Explainability pipeline reveals divergent cues used by deepfake speech detectors
Researchers propose an audio-native explainability pipeline using Integrated Gradients on time-aligned self-supervised representations to localize decision evidence in deepfake speech detectors. Applied to three WavLM-based detectors (AASIST, CA-MHFA, SLS) on the ASVspoof 5 benchmark, the method reveals that despite similar performance, each detector relies on fundamentally different cues: environmental noise, phoneme artifacts, and word boundaries respectively. Findings are validated via causal masking experiments that confirm performance degrades when primary cues are removed. The work advances interpretability of audio deepfake detection, relevant to AI safety and media authenticity.
Study finds SAE unstable features reflect reproducible subspaces, not pure noise
A new arXiv paper investigates feature stability in sparse autoencoders (SAEs), measuring the probability that individual learned features reappear across independent training runs.

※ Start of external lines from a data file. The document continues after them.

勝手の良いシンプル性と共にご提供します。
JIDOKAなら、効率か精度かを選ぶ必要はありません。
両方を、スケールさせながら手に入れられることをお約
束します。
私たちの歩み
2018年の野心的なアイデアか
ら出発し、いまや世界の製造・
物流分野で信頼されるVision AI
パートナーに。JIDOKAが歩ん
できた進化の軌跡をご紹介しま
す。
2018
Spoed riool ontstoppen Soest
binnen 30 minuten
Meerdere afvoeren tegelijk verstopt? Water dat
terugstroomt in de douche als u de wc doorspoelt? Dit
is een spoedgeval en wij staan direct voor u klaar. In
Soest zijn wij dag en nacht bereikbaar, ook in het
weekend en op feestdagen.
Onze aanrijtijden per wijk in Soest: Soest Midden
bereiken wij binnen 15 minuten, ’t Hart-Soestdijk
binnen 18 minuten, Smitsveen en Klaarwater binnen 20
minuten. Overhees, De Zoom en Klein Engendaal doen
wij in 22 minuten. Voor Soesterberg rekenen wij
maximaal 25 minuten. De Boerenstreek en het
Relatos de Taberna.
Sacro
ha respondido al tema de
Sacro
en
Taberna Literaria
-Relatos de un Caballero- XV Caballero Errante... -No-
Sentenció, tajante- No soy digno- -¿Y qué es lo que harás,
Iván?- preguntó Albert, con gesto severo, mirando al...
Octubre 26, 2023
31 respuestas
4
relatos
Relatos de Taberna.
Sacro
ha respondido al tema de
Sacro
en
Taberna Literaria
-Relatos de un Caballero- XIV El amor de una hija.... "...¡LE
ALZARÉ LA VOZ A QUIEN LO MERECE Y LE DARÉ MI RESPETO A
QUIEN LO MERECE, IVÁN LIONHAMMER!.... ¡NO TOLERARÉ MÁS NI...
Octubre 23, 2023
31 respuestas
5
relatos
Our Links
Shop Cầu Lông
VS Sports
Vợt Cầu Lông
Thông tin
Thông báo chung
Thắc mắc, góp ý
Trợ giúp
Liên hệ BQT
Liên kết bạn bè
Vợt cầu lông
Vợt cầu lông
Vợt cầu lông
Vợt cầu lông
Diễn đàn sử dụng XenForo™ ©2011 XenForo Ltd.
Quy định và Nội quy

The authors find a functional asymmetry: stable features carry most reconstruction-relevant signal, while unstable features are individually non-reproducible but concentrate in reproducible lower-rank subspaces, suggesting seed dependence reflects basis ambiguity rather than noise. A synthetic model confirms that low-rank ground-truth features can be recovered at the subspace level even when individual SAE latents are non-identifiable across seeds. The work has direct implications for interpretability research that relies on SAE features as meaningful, stable units of analysis.
AdaCodec: Predictive Visual Coding for Efficient Video MLLMs
AdaCodec introduces a predictive visual code interface for video multimodal large language models that exploits temporal redundancy in video. Instead of encoding every sampled frame as an independent RGB image, it sends full visual tokens only for reference frames with high conditional predictive cost, and encodes inter-frame changes as compact P-tokens. Evaluated against a Qwen3-VL-8B per-frame baseline across eleven benchmarks, AdaCodec at 1/7 the token budget (32k vs 224k tokens) surpasses the baseline on all long-video benchmarks while reducing time-to-first-token from 9.26s to 1.62s.